For every line of the material below, check for the string "negedge" and return the line if it is there.

▼▼▼

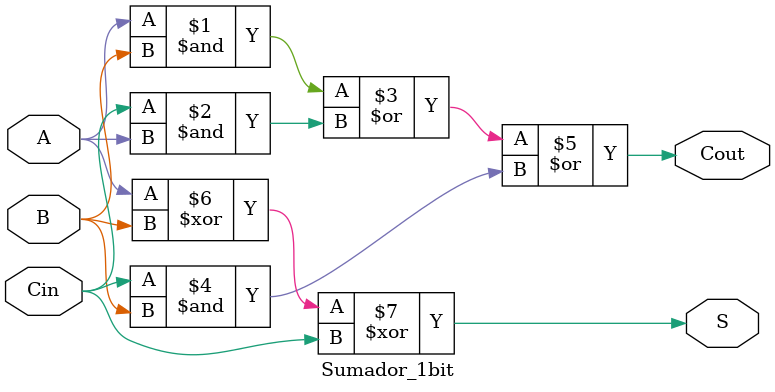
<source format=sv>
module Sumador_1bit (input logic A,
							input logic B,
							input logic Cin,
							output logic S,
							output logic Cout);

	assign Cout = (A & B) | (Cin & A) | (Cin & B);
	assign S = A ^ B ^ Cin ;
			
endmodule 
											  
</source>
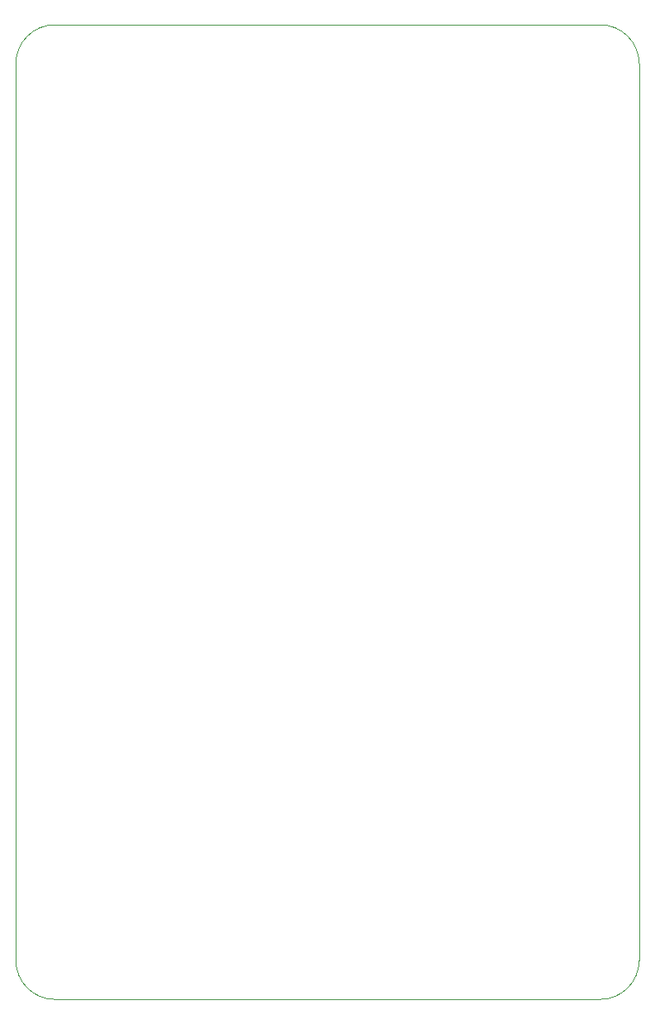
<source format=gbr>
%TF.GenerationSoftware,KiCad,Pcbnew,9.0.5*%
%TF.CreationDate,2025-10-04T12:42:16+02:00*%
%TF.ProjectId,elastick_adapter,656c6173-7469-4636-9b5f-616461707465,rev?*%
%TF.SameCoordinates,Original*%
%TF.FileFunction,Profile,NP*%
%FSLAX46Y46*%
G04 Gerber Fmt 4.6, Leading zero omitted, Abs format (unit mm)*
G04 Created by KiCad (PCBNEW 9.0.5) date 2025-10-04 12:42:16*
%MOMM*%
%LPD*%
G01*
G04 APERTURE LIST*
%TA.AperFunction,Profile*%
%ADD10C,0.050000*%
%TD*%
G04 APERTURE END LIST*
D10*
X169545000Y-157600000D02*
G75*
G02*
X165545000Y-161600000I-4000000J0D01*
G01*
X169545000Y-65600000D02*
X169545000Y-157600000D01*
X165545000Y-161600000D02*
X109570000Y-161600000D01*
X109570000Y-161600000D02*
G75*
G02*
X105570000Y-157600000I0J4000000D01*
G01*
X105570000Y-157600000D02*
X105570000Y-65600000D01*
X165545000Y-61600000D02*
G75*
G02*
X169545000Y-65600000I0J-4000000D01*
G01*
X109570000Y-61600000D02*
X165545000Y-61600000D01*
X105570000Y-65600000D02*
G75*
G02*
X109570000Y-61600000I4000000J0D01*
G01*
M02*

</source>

▲▲▲
▼▼▼

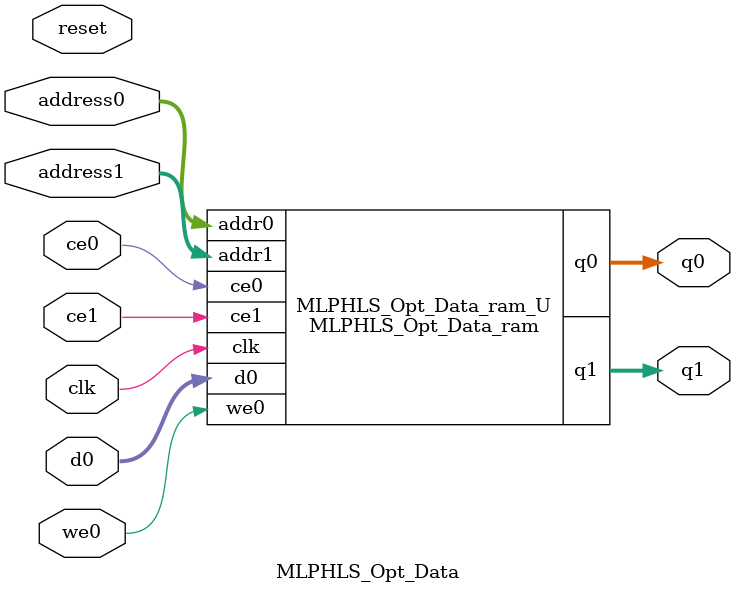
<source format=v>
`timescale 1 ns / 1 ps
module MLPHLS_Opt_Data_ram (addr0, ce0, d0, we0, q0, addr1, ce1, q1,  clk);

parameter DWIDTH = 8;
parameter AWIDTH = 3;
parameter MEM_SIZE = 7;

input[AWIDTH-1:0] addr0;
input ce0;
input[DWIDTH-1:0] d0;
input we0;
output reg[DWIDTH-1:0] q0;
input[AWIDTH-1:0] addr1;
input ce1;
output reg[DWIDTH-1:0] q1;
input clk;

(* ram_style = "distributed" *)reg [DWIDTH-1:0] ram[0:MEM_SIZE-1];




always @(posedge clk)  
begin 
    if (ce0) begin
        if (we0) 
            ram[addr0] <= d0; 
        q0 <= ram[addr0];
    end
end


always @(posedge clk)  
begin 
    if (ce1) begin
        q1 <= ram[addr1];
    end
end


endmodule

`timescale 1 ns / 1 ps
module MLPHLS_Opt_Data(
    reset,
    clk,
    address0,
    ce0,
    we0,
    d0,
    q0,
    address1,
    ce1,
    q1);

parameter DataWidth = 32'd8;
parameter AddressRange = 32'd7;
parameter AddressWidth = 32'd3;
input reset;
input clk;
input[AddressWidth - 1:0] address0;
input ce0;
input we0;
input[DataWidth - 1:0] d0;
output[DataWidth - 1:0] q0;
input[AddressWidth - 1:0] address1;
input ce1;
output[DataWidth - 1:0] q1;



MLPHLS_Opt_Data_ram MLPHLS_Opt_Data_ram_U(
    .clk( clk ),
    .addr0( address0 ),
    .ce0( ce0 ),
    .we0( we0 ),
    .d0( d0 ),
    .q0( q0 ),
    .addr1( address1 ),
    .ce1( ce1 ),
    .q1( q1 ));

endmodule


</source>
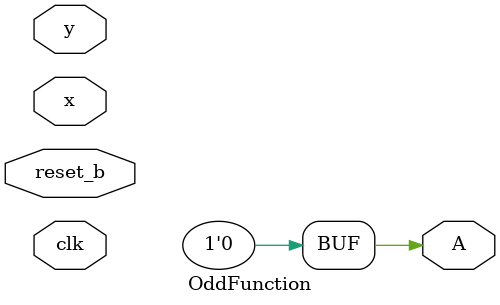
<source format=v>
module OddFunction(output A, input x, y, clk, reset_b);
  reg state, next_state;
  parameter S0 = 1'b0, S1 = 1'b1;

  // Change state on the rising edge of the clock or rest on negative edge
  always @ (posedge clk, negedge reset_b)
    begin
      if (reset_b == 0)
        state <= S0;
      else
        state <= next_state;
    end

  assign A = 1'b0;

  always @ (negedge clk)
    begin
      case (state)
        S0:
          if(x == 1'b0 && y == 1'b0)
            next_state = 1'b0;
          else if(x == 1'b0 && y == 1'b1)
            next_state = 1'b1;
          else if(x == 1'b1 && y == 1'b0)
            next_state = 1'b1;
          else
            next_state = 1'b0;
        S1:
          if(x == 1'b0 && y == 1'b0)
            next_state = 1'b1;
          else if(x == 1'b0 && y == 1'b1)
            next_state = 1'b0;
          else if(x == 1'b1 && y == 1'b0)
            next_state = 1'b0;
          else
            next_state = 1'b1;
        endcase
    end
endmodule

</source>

▲▲▲
▼▼▼

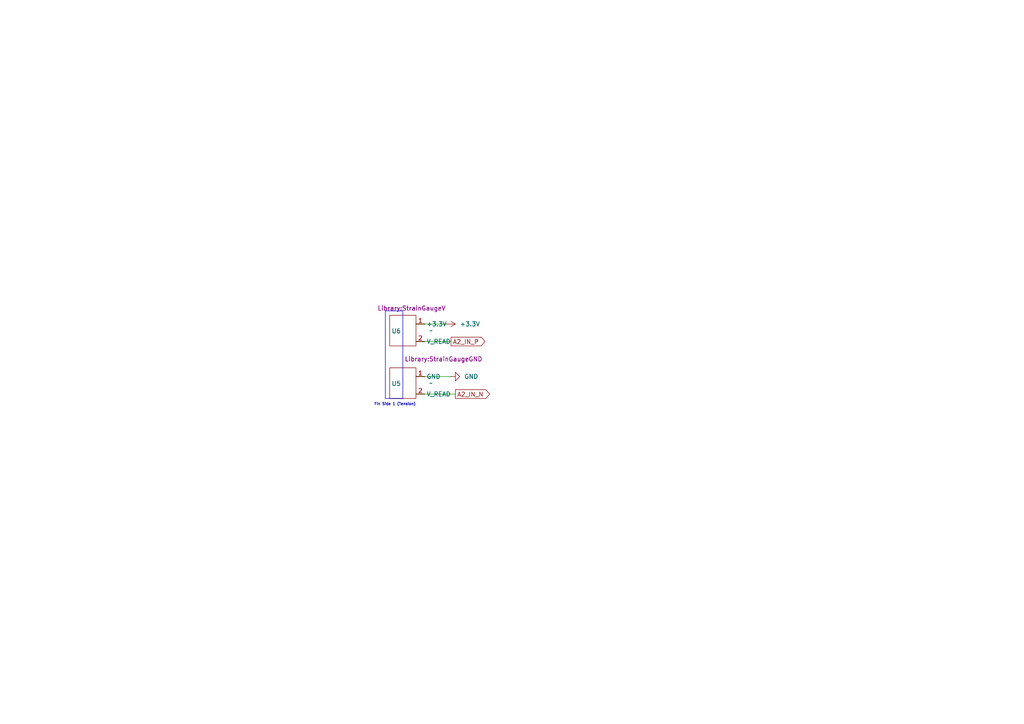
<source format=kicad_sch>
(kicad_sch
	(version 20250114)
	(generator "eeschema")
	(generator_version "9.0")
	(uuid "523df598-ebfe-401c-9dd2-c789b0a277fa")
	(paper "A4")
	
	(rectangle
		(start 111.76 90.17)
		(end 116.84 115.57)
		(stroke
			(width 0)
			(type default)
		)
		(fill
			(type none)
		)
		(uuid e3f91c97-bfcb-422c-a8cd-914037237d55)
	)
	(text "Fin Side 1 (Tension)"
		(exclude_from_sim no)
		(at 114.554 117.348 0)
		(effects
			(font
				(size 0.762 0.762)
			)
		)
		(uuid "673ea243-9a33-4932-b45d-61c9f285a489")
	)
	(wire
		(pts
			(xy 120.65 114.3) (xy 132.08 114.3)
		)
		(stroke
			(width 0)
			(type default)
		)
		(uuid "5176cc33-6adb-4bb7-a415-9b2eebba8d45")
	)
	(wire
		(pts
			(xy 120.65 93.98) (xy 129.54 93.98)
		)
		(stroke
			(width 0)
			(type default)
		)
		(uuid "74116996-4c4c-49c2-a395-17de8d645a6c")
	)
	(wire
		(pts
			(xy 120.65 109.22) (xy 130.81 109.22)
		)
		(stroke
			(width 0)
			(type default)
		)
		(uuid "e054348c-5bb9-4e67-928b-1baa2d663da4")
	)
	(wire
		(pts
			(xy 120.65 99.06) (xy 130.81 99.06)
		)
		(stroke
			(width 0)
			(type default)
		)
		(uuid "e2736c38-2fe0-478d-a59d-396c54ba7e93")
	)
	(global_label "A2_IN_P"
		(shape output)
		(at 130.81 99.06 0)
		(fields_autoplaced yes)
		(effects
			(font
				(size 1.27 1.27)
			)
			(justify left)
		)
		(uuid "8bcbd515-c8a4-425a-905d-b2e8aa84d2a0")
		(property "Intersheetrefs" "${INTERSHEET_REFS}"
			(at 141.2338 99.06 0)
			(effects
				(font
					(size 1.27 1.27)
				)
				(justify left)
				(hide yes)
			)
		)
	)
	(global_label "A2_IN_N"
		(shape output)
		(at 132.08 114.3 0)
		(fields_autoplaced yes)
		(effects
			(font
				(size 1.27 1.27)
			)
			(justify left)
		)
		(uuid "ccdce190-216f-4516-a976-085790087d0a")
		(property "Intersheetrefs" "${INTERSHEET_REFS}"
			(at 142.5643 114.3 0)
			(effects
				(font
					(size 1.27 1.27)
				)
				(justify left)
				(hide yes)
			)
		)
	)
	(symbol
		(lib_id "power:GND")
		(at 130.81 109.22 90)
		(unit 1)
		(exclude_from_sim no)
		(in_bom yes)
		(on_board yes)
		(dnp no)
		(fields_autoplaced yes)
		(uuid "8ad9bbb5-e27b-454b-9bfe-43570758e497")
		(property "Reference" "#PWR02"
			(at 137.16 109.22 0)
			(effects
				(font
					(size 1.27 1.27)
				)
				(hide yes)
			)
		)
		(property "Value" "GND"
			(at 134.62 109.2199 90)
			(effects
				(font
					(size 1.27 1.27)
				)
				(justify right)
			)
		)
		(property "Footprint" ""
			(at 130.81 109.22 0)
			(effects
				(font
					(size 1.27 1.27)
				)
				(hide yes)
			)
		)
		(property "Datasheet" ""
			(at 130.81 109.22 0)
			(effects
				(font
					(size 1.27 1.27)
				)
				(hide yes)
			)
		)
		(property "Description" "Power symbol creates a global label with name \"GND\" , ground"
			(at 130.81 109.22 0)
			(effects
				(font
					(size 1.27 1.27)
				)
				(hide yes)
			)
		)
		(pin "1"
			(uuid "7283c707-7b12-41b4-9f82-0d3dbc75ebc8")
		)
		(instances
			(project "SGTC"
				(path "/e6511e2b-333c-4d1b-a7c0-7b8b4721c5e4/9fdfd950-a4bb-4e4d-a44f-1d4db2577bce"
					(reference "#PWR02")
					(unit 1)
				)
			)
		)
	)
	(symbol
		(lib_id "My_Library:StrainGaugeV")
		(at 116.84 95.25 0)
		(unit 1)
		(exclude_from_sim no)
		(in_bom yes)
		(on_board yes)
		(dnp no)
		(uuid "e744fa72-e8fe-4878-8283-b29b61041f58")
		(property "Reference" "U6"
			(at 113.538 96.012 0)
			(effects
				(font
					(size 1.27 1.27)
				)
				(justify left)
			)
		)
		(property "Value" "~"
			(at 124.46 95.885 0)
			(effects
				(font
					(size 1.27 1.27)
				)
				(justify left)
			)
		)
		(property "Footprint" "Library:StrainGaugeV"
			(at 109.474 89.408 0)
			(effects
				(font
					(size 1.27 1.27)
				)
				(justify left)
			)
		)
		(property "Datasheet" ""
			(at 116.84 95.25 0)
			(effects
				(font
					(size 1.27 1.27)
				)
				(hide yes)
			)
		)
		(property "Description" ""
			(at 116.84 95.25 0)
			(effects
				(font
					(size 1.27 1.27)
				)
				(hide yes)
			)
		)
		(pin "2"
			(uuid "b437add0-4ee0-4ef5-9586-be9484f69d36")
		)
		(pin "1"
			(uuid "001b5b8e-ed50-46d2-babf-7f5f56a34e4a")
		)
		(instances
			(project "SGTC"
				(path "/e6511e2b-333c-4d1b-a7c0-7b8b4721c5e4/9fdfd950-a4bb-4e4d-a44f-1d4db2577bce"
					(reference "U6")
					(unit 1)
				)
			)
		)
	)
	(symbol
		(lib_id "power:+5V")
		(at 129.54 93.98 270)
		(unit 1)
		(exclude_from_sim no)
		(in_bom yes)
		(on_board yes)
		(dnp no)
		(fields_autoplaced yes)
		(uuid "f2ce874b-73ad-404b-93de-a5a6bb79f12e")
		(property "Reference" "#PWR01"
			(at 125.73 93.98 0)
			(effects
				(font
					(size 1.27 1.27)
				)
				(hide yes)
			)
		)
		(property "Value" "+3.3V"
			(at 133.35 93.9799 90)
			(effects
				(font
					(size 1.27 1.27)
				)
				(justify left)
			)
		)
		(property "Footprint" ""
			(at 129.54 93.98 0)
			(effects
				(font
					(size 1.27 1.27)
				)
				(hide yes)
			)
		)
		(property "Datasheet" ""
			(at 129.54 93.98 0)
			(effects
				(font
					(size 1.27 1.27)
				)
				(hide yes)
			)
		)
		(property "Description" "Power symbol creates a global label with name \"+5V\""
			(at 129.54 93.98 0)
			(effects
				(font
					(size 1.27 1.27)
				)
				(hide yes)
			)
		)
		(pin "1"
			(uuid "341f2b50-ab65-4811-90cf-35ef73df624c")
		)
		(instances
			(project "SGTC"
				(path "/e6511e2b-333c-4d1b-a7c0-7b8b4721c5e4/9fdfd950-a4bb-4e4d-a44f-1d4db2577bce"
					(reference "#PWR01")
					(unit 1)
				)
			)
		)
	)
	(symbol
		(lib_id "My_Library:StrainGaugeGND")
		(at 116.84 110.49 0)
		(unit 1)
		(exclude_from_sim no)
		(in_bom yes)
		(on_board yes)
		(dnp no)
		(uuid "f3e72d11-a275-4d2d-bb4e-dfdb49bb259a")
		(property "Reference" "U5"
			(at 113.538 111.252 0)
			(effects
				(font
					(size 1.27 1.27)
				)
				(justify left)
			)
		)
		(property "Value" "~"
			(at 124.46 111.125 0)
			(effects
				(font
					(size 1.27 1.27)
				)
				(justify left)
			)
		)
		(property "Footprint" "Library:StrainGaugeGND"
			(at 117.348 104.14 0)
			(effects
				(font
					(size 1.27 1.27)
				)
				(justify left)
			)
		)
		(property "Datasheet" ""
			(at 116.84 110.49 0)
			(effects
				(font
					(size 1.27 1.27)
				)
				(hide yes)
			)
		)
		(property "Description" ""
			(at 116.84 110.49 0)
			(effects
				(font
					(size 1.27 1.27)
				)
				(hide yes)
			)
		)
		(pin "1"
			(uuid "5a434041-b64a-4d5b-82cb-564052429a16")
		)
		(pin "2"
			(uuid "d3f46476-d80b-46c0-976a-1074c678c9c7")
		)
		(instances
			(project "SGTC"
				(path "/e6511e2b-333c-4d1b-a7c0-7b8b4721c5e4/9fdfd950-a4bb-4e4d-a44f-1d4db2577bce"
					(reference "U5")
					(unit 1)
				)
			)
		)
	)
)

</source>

▲▲▲

* **The answer**
  always @ (posedge clk, negedge reset_b)
  always @ (negedge clk)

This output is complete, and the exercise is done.